Cinta Gadis Buta - Ken & Kaori 34
Kaori meraba-raba ke samping, ia menemukan ponsel Ken diatas nakas lalu menggenggamnya dengan erat. Selesai berpakaian, Ken menuntun Kaori keluar dari kamarnya. Ken mengaktifkan pelacak di ponselnya
untuk menemukan keberadaan Endy dan Kinanti. Ia lebih cepat melakukannya dan tak lama, notifikasi pemberitahuan keberadaan Endy masuk ke ponsel Ken.

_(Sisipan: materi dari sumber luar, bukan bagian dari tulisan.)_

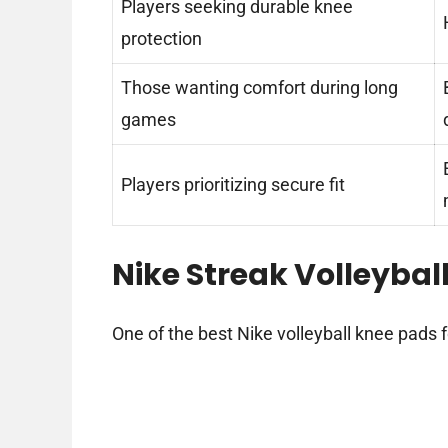
Players seeking durable knee
protection
Those wanting comfort during long
games
Players prioritizing secure fit
Nike Streak Volleybal
One of the best Nike volleyball knee pads f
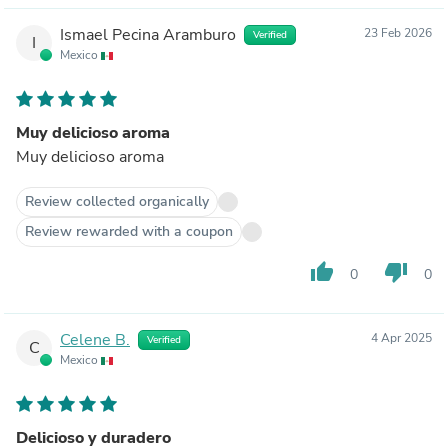
Ismael Pecina Aramburo
23 Feb 2026
Verified
I
Mexico
Muy delicioso aroma
Muy delicioso aroma
Review collected organically
Review rewarded with a coupon
thumb_up
thumb_down
0
0
Celene B.
4 Apr 2025
Verified
C
Mexico
Delicioso y duradero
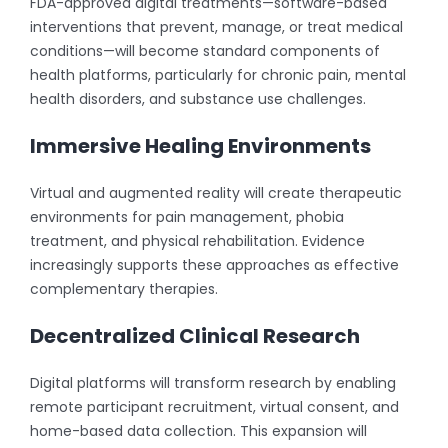
FDA-approved digital treatments—software-based
interventions that prevent, manage, or treat medical
conditions—will become standard components of
health platforms, particularly for chronic pain, mental
health disorders, and substance use challenges.
Immersive Healing Environments
Virtual and augmented reality will create therapeutic
environments for pain management, phobia
treatment, and physical rehabilitation. Evidence
increasingly supports these approaches as effective
complementary therapies.
Decentralized Clinical Research
Digital platforms will transform research by enabling
remote participant recruitment, virtual consent, and
home-based data collection. This expansion will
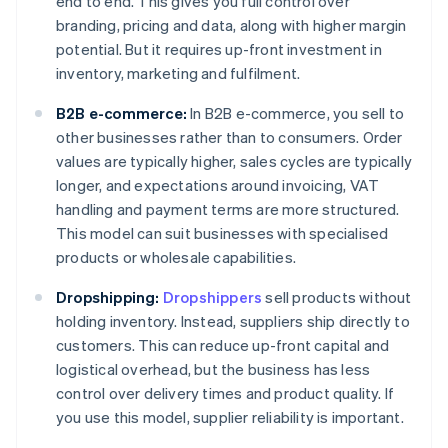
end to end. This gives you full control over
branding, pricing and data, along with higher margin
potential. But it requires up-front investment in
inventory, marketing and fulfilment.
B2B e-commerce:
In B2B e-commerce, you sell to
other businesses rather than to consumers. Order
values are typically higher, sales cycles are typically
longer, and expectations around invoicing, VAT
handling and payment terms are more structured.
This model can suit businesses with specialised
products or wholesale capabilities.
Dropshipping:
Dropshippers
sell products without
holding inventory. Instead, suppliers ship directly to
customers. This can reduce up-front capital and
logistical overhead, but the business has less
control over delivery times and product quality. If
you use this model, supplier reliability is important.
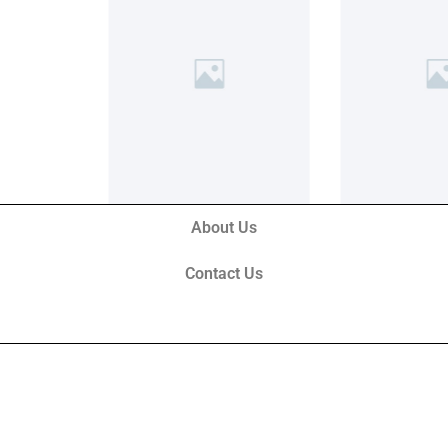
About Us
Contact Us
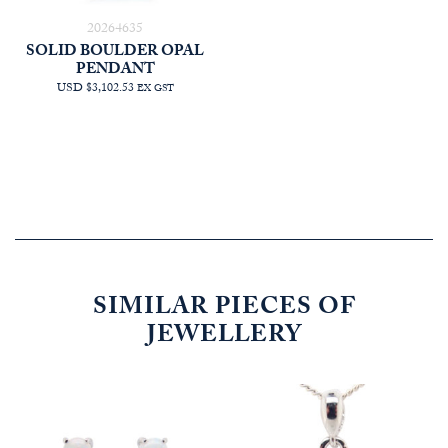
20264635
SOLID BOULDER OPAL
PENDANT
USD $3,102.53
EX GST
SIMILAR PIECES OF
JEWELLERY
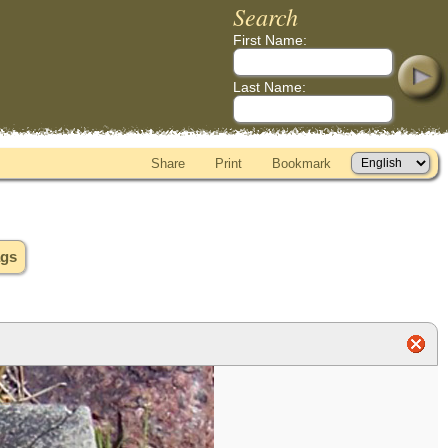
Search
First Name:
Last Name:
Share
Print
Bookmark
ags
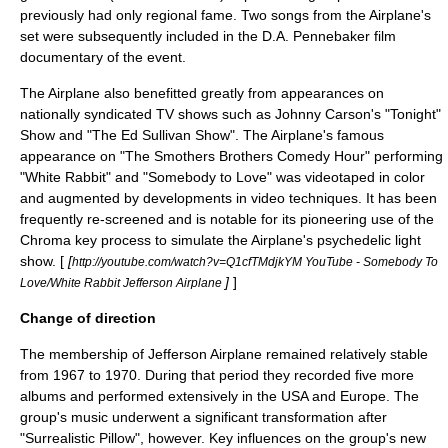
previously had only regional fame. Two songs from the Airplane's
set were subsequently included in the
D.A. Pennebaker
film
documentary of the event.
The Airplane also benefitted greatly from appearances on
nationally syndicated TV shows such as
Johnny Carson
's "Tonight"
Show and "
The Ed Sullivan Show
". The Airplane's famous
appearance on "
The Smothers Brothers Comedy Hour
" performing
"White Rabbit" and "Somebody to Love" was videotaped in color
and augmented by developments in video techniques. It has been
frequently re-screened and is notable for its pioneering use of the
Chroma key
process to simulate the Airplane's psychedelic light
show. [
[
http://youtube.com/watch?v=Q1cfTMdjkYM YouTube - Somebody To
]
]
Love/White Rabbit Jefferson Airplane
Change of direction
The membership of Jefferson Airplane remained relatively stable
from 1967 to 1970. During that period they recorded five more
albums and performed extensively in the USA and Europe. The
group's music underwent a significant transformation after
"
Surrealistic Pillow
", however. Key influences on the group's new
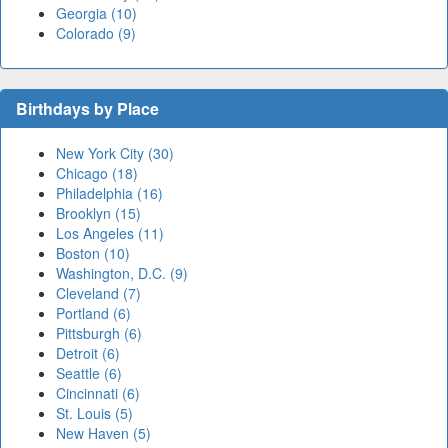
Georgia (10)
Colorado (9)
Birthdays by Place
New York City (30)
Chicago (18)
Philadelphia (16)
Brooklyn (15)
Los Angeles (11)
Boston (10)
Washington, D.C. (9)
Cleveland (7)
Portland (6)
Pittsburgh (6)
Detroit (6)
Seattle (6)
Cincinnati (6)
St. Louis (5)
New Haven (5)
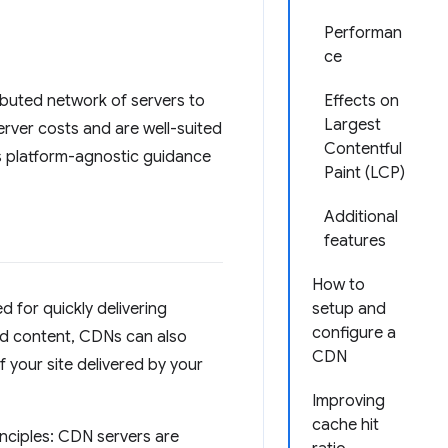
Performan
ce
ibuted network of servers to
Effects on
Largest
rver costs and are well-suited
Contentful
es platform-agnostic guidance
Paint (LCP)
Additional
features
How to
d for quickly delivering
setup and
configure a
ed content, CDNs can also
CDN
 your site delivered by your
Improving
cache hit
inciples: CDN servers are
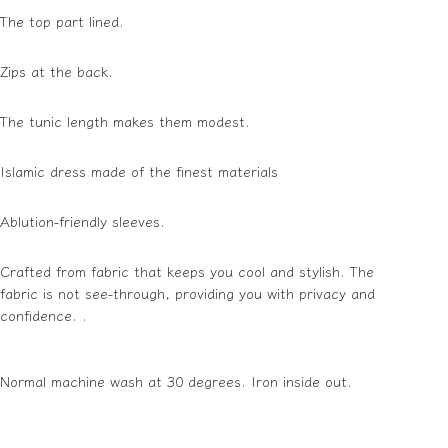
The top part lined.
Zips at the
back
.
The tunic length makes them modest.
Islamic dress made of the finest materials
Ablution-friendly sleeves.
Crafted from fabric that keeps you cool and stylish. The
fabric is not see-through, providing you with privacy and
confidence. .
Normal machine wash at 30
degrees
.
Iron inside out.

“Kaori, aku anterin kamu pulang dulu ya? Tidak nyaman kalau kamu ikut ke rumah sakit malam-malam begini,” kata Ken ketika mereka sampai di dekat mobil.
“Nggak mau, Ken. Aku kuatir sama mama Kinanti. Kita ke rumah sakit dulu ya,” pinta Kaori.
Ken tidak ingin berdebat dengan Kaori, ia mengabulkan keinginan calon istrinya itu dan mereka segera berangkat menuju rumah sakit tempat dokter Debora praktek.
**
Sementara itu di rumah sakit, dokter Debora sedang mencoba menyadarkan Kinanti yang sempat sadarkan diri dalam perjalanan tapi kembali pingsan setelah sampai di rumah sakit. Endy menunggu dengan gelisah di
depan ruangan periksa dokter bersama Alan yang setia disisinya.
“Bagaimana keadaannya, dokter?” tanya Endy ketika dokter Debora keluar dari ruang periksa.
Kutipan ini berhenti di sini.